Only one taker for the Hebrew calendar quiz?
Well, if you want to work on it yourself don't read past this point. Spoilers follow.
Start with the axioms, as the mathematicians call them. Each month in the Hebrew calendar is either 29 or 30 days long, usually alternating between them, since the lunar month averages about 29.5 days. The first day of each month is Rosh Chodesh, and the 30th day of each 30-day month is also Rosh Chodesh for the following month. So a 29-day month has one day of Rosh Chodesh, while a 30-day month has two.
Consequently, between the end of one Rosh Chodesh and the start of the next, there are always exactly 28 days: days 2 through 29 of each month. That's four whole weeks. As a result, the next Rosh Chodesh always starts on the succeeding day of the week from the end of the previous Rosh Chodesh.

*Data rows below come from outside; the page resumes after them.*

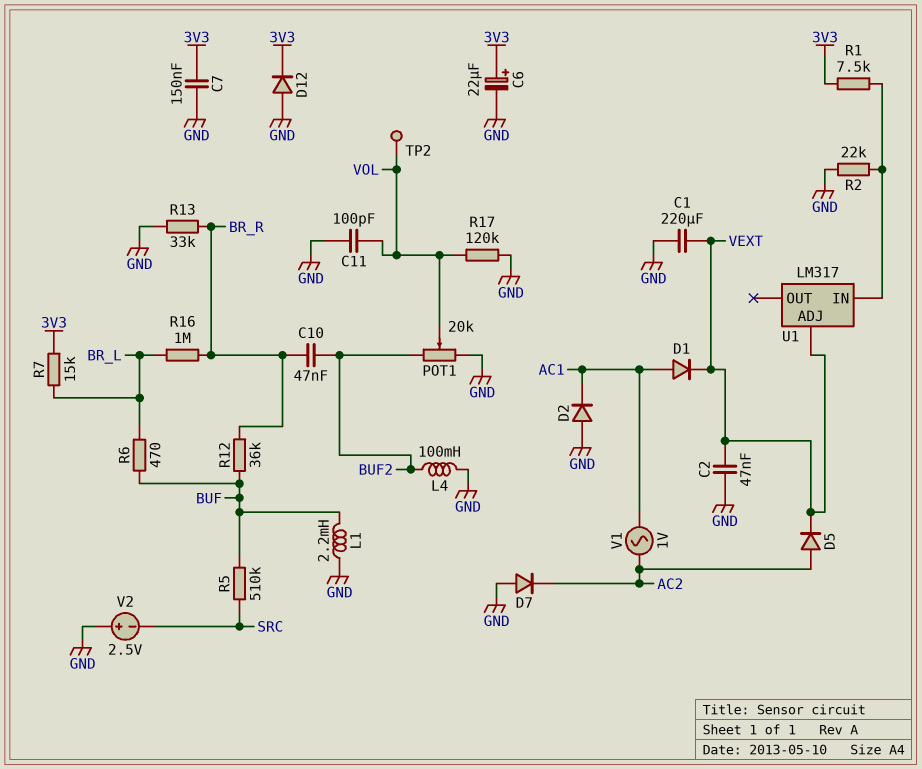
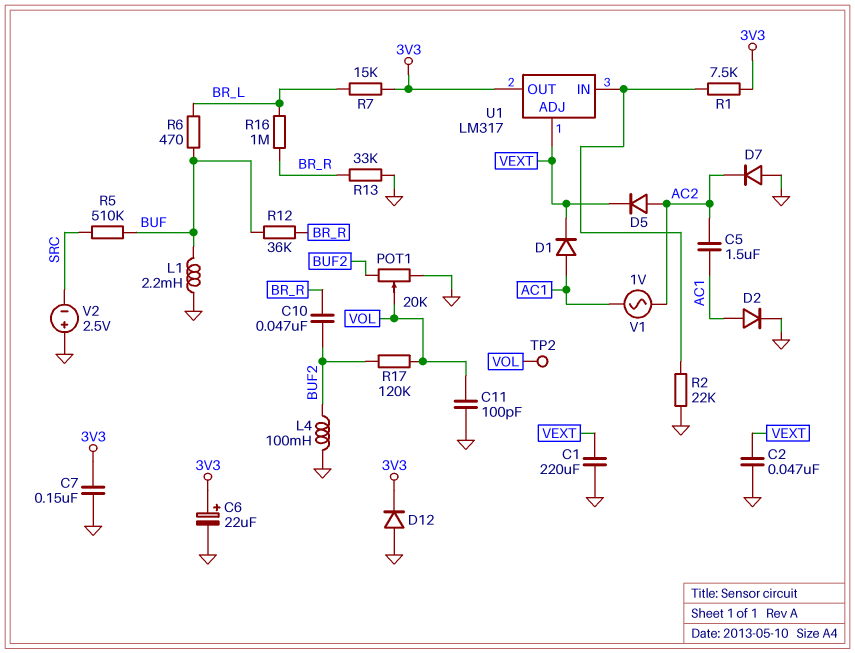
C5: none -> 1.5uF (AC1, AC2)
D2: diode (A GND, K AC1) -> diode (A AC1, K GND)
R17: 120k (GND, VOL) -> 120k (BUF2, VOL)
U1 pin OUT: none -> 3V3

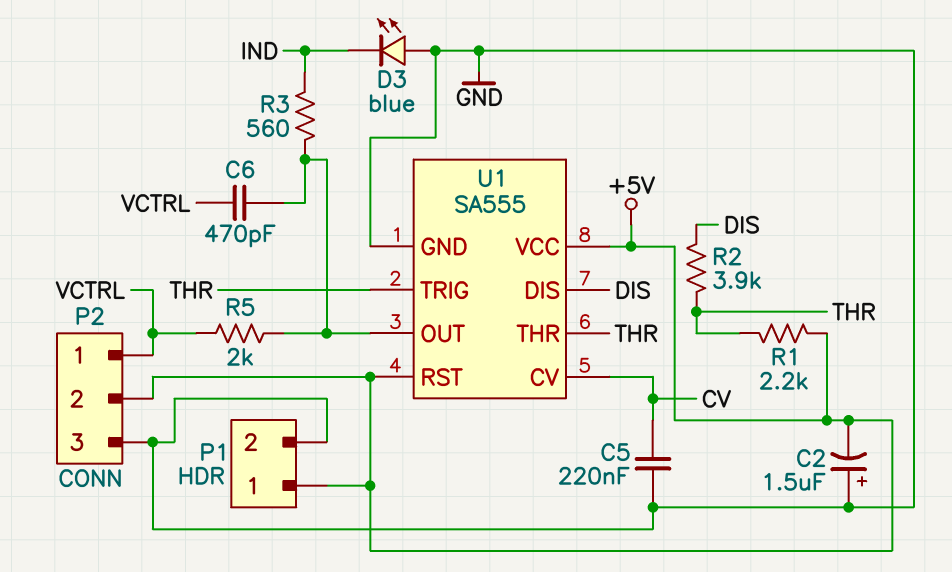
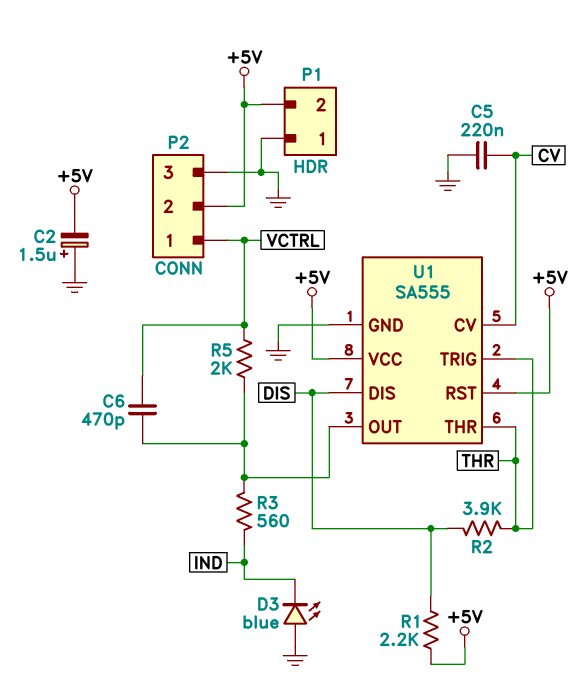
P1 pin 1: +5V -> GND
P1 pin 2: GND -> +5V
R1: 2.2k (+5V, THR) -> 2.2k (+5V, DIS)

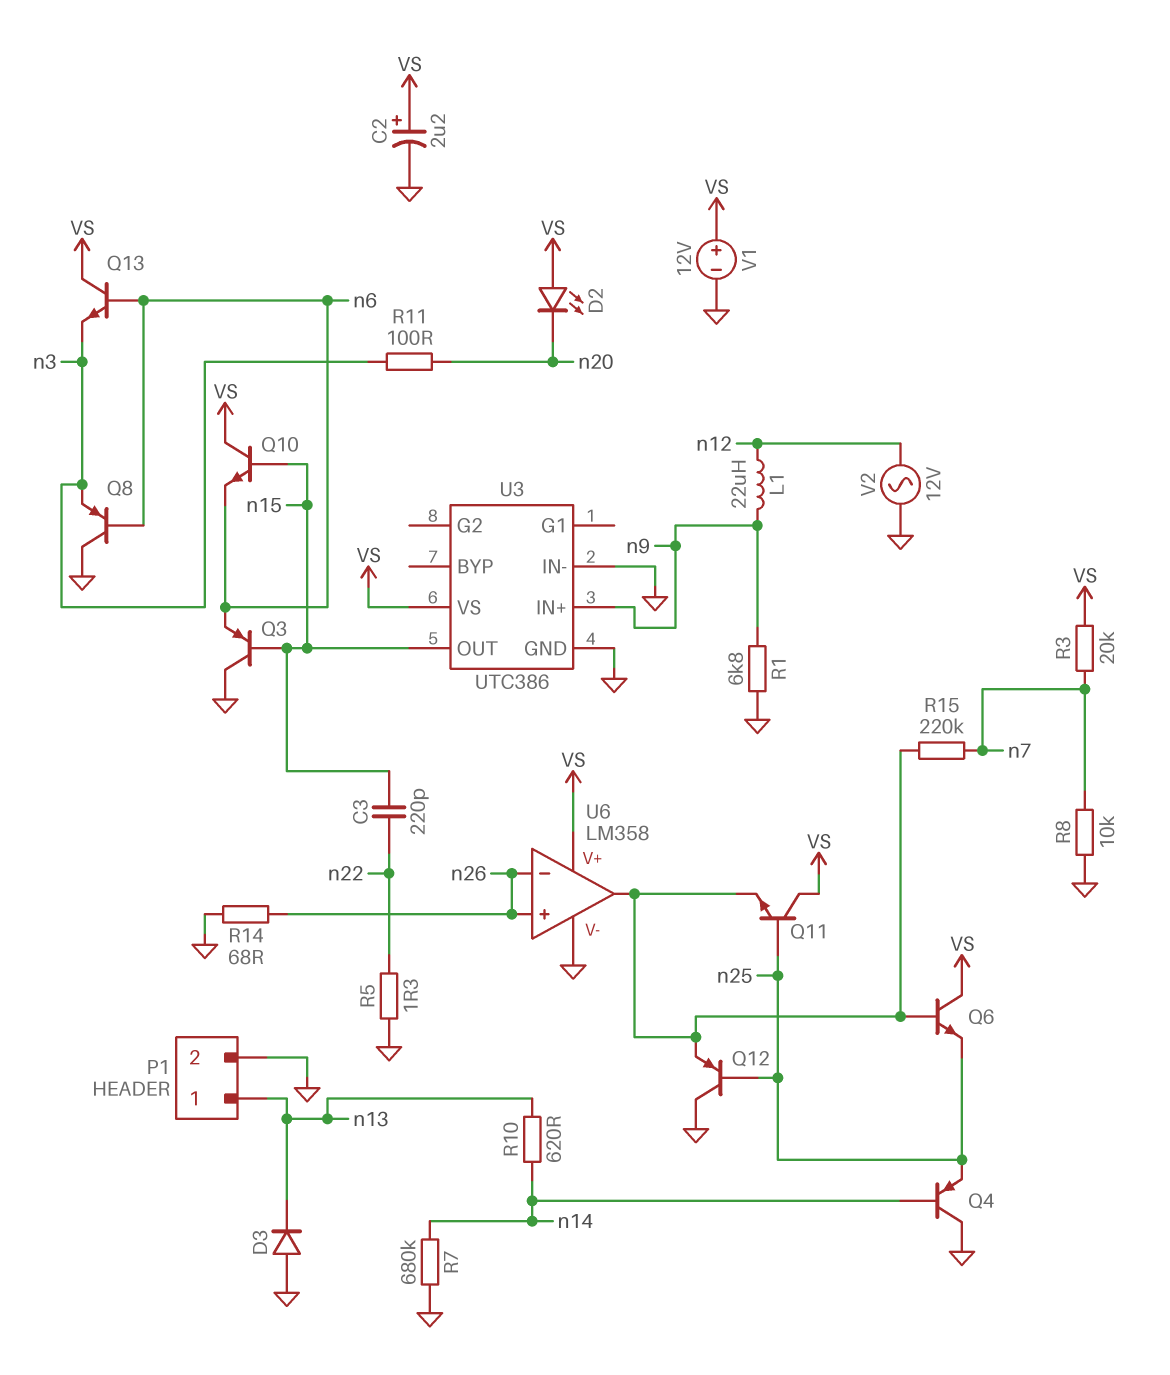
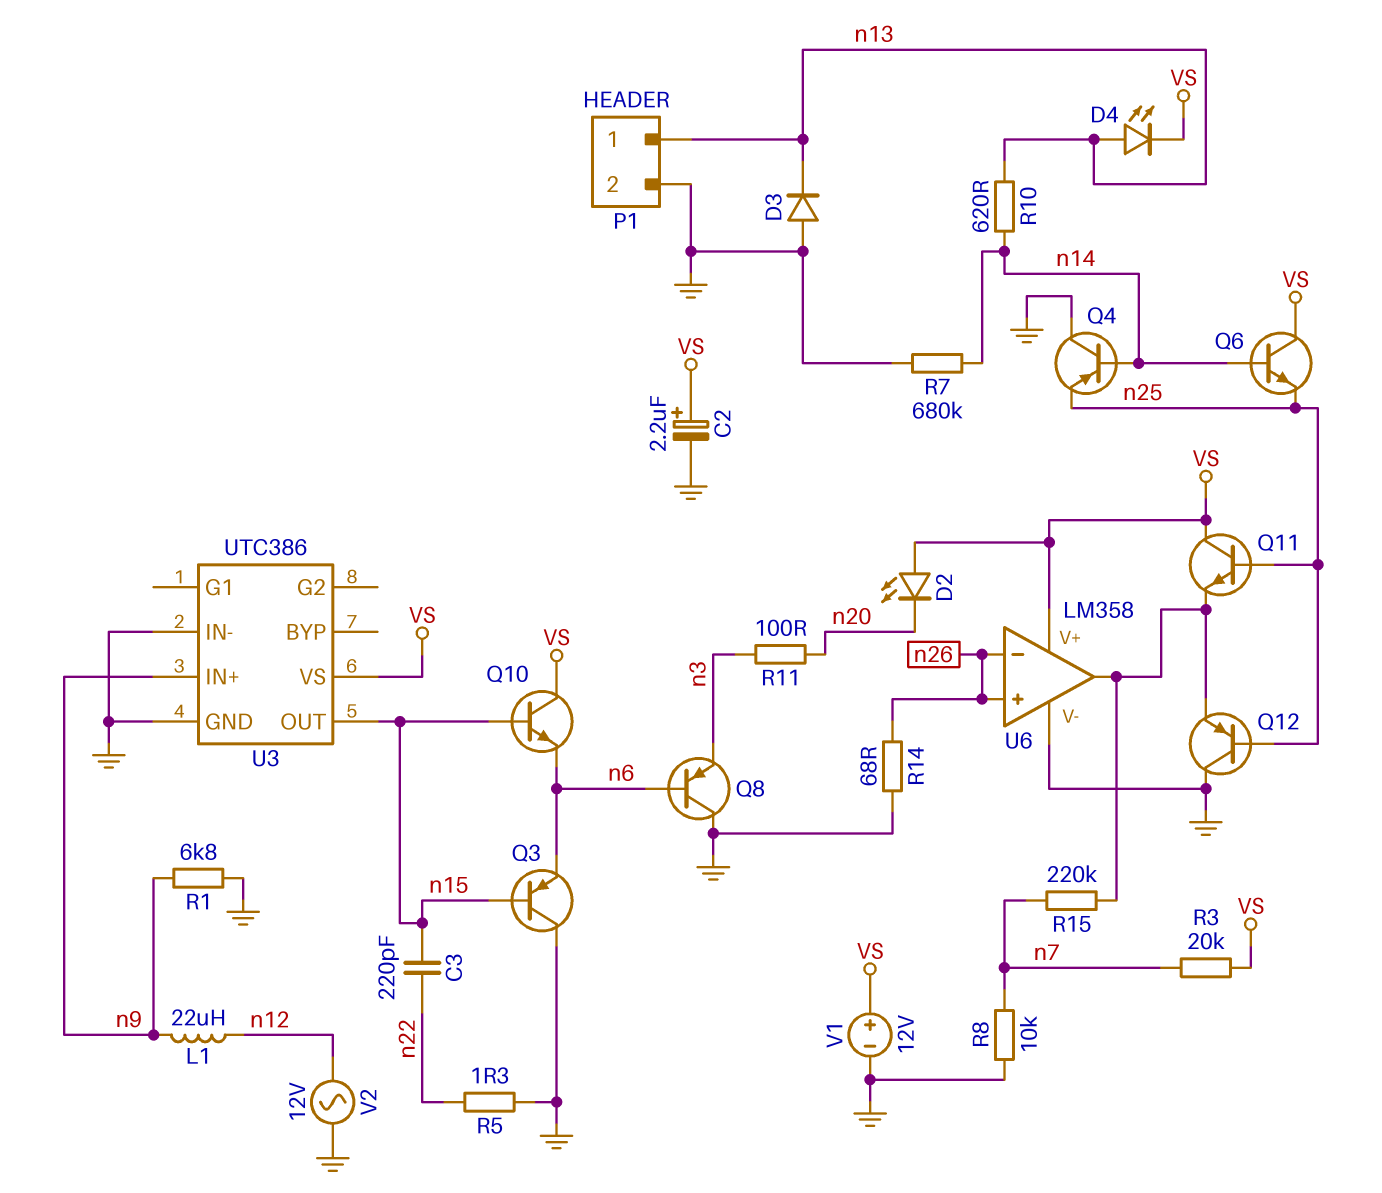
D4: none -> LED (A n13, K VS)
Q6: NPN (B U6/out, C VS, E n25) -> NPN (B n14, C VS, E n25)
Q13: NPN (B n6, C VS, E n3) -> none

If Rosh Chodesh for month m ends on Tuesday, Rosh Chodesh for month m+1 must start on Wednesday. It may or may not extend to Thursday, depending on the length of month m.
How many days of Rosh Chodesh are there in a year? Twelve months, half of which have 30 days, should yield an average of 18 days of Rosh Chodesh. A couple of days either way don't affect the answer, though, since whether there are 15 days or 21 days, the number is more than two weeks' worth and no more than three weeks.
No matter what day you start, 18 successive days of the week (or 15 or 21) must include at least two Shabbatot, and no more than three. That's the answer to the first question: Either two or three.
The precise answer for a given year will depend primarily on which day Rosh Hashana starts. If it starts on Shabbat, Rosh Chodesh Heshvan starts on Sunday and the remaining days of Rosh Chodesh for the year will include only two Shabbatot (note that Rosh Hashana itself is not generally considered to be Rosh Chodesh, even though it technically is). If R"H starts on Friday, Heshvan will start on Shabbat, and three Shabbatot will fall on Rosh Chodesh that year. And so on.
The bonus question is indeed more difficult, and I'll leave it open for now. Partly to give you something to think about over Shavuot, partly because I haven't worked it out completely myself yet.